(February 28, 2018 at 12:24 am)RoadRunner79 Wrote:(February 27, 2018 at 11:34 pm)Grandizer Wrote: There is no end, but no matter how far you go through the set, there is already an element to observe.
Just use your imagination and assume all elements actually already exist in the set of positive integers:
{1, 2, 3, 4, 5, 6, 7, 8, 9, 10, ...}
The elements are all already there, including 11 and so on. Can you add more positive integers to the set that aren't already there yet? No! No matter how far you go through the set, any last integer you reach would have already been an element of the set. It didn't need your observation to bring it into being. Even if it was Graham's number, or TREE(3), they're already there (assuming they're integers, of course; if not, ignore this last sentence).
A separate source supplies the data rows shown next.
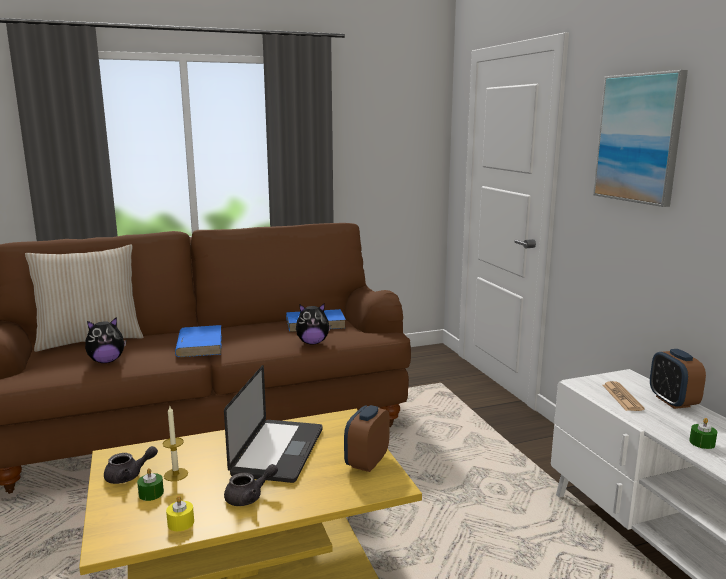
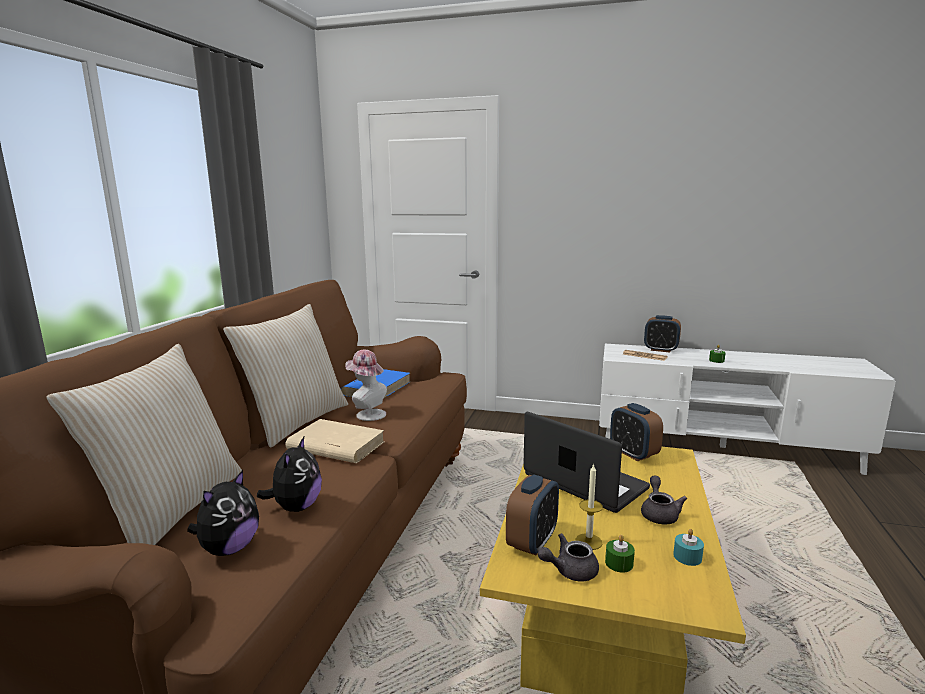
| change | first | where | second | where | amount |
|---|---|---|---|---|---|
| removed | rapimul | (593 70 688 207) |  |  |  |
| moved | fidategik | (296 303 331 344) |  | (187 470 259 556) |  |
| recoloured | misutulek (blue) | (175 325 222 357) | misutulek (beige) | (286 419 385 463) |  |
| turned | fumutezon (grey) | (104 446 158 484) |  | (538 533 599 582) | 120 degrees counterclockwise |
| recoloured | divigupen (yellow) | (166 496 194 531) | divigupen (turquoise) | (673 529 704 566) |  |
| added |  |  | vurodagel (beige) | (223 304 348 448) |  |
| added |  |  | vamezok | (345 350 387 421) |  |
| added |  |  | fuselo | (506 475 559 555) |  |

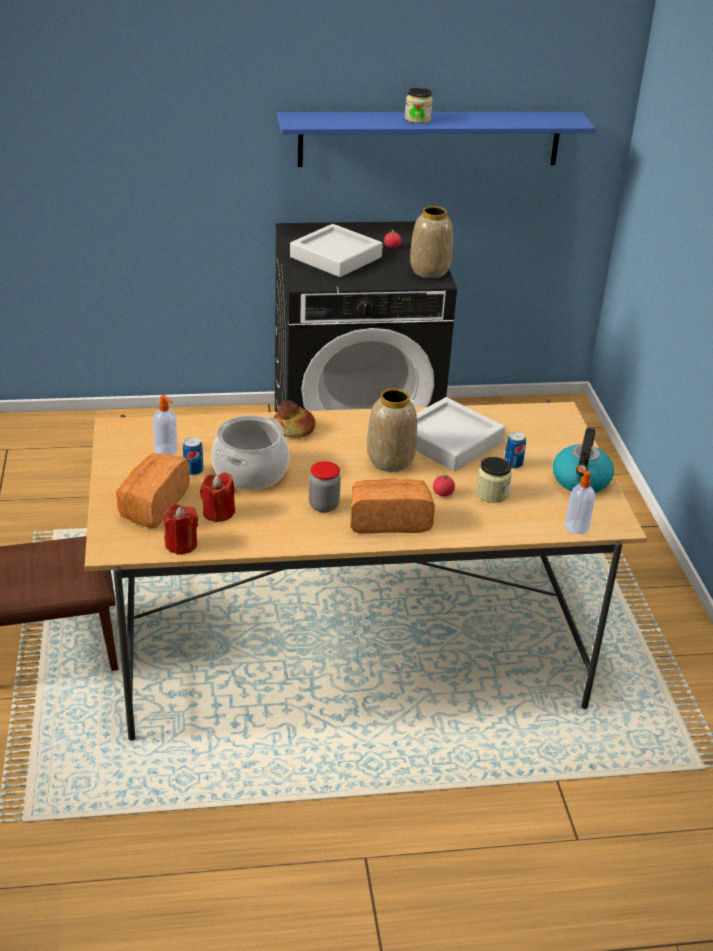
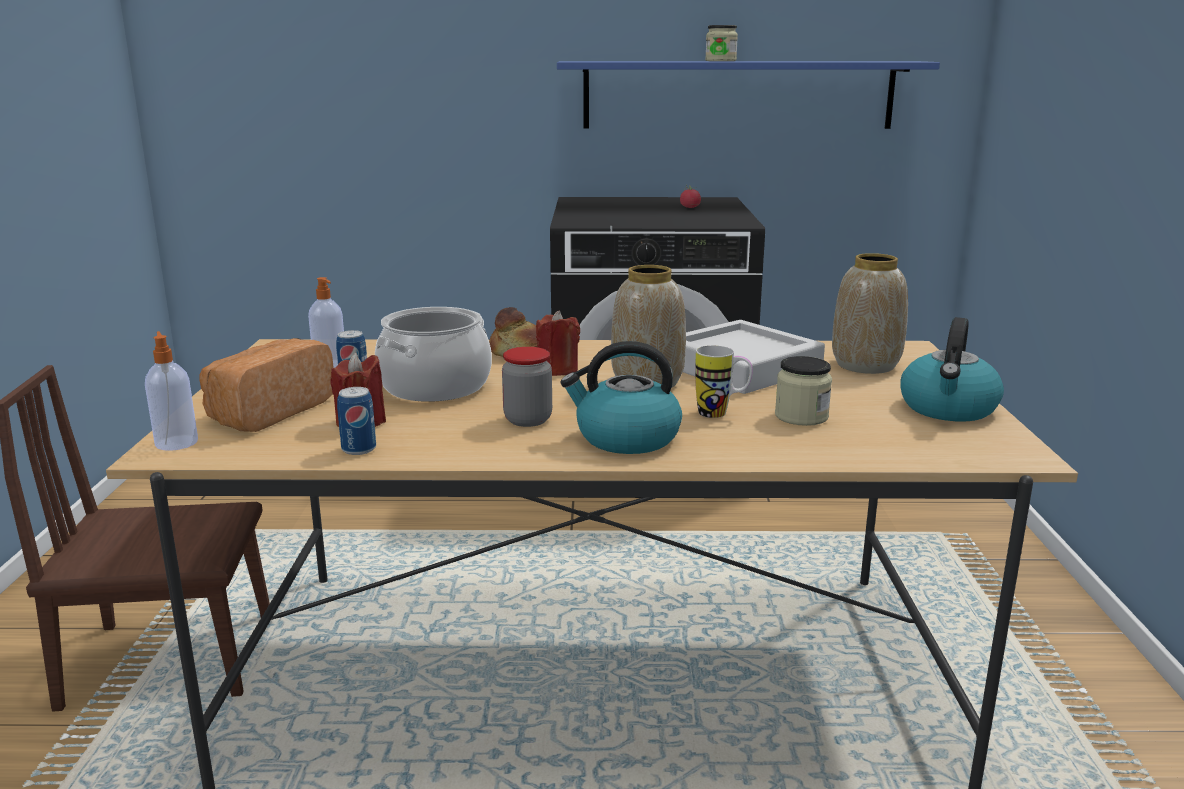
| change | first | where | second | where | amount |
|---|---|---|---|---|---|
| moved | kalirurel | (410 206 453 278) |  | (832 253 908 374) |  |
| removed | novatel (grey) | (290 224 383 277) |  |  |  |
| moved | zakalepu | (505 432 526 469) |  | (337 387 376 455) |  |
| moved | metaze | (565 466 595 534) |  | (145 331 198 451) |  |
| replaced | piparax | (433 473 455 496) | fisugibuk | (695 345 753 418) |  |
| replaced | biboduk | (350 479 435 534) | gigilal | (560 341 682 454) |  |
| moved | divigupen (red) | (164 504 198 555) |  | (536 310 580 376) |  |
What are you saying that the term “actual” means in the term.
I take it to mean that it is completed or actualized. Yet the term infinite means without limit or end... or in other words never completed. It is similar to a square circle.
There also would not be a total quantity of the set.
Yes, "actual" means "complete" ... as opposed to "potential". It doesn't mean that, necessarily, an actual infinity must have ends. A complete set means that it has all the required elements in it (which is rather redundant to say, but this is what I have to deal with in order to explain this to you).